_To-do item_: Rewrite the records below with every "series" renamed to "group" and everything else left as it is. Leave the pictures out of your answer.

BEGIN

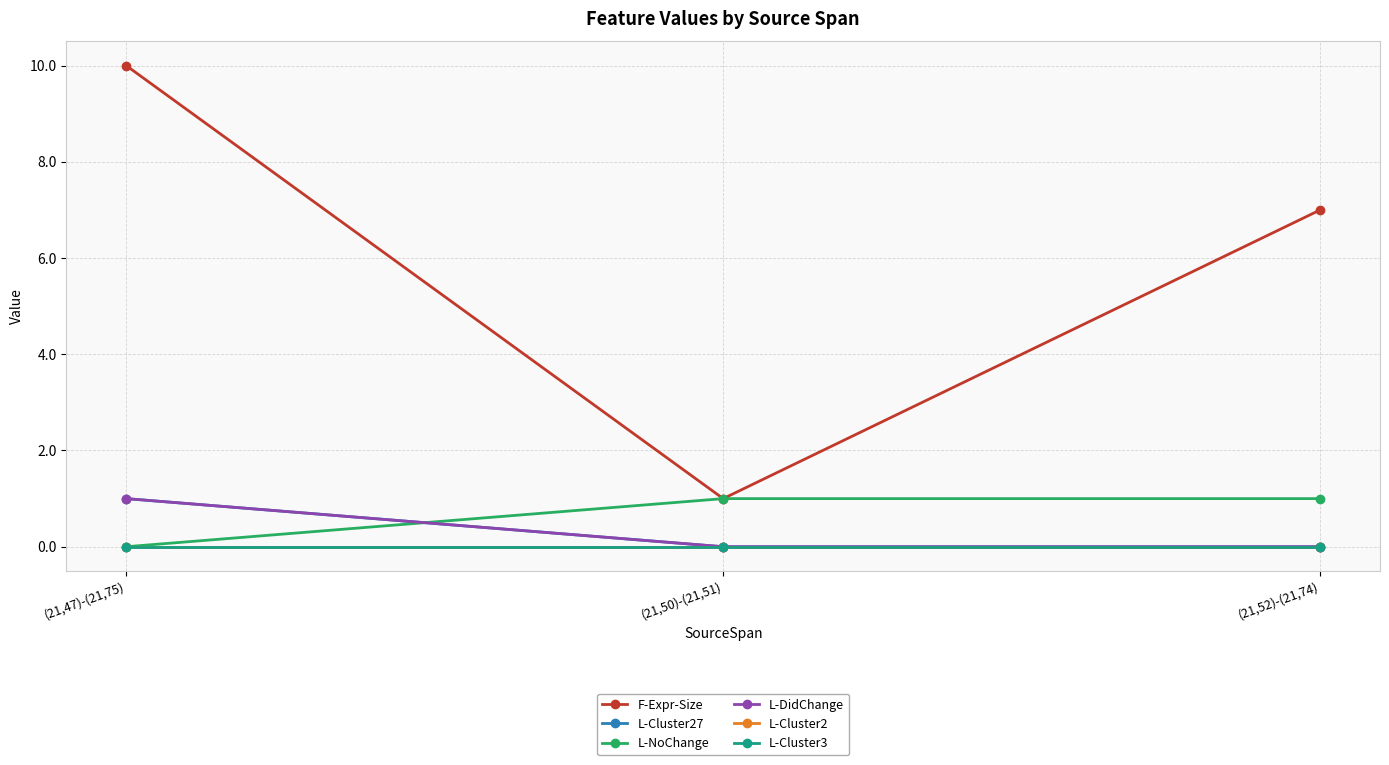

What is the label of the 2nd point from the left?

(21,50)-(21,51)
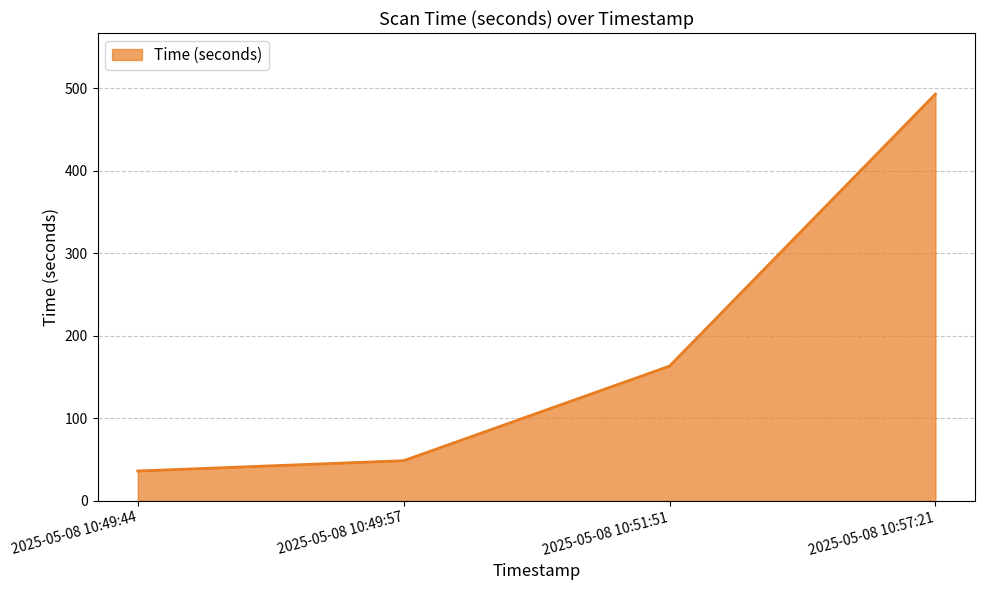

At which category does the chart reach its peak across all series?

2025-05-08 10:57:21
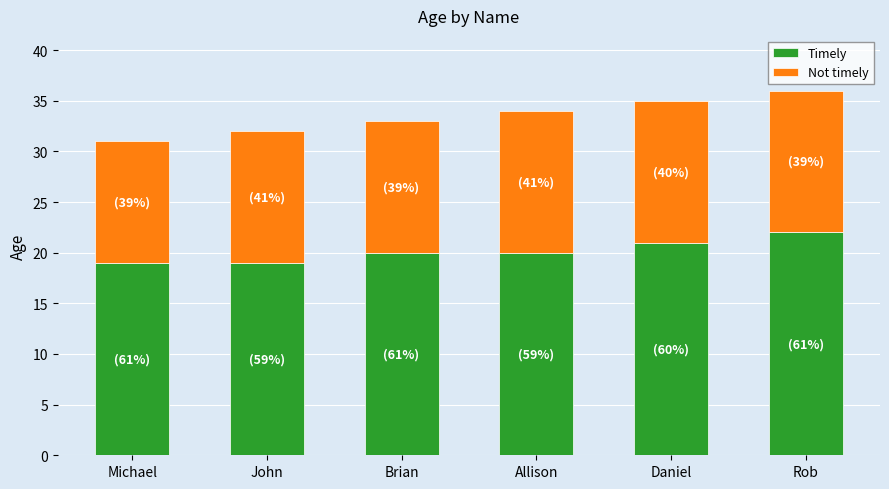

What is the highest value of the Timely series?

22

END

_Task solution_:
What is the label of the 2nd point from the left?

(21,50)-(21,51)

At which category does the chart reach its peak across all group?

2025-05-08 10:57:21

What is the highest value of the Timely group?

22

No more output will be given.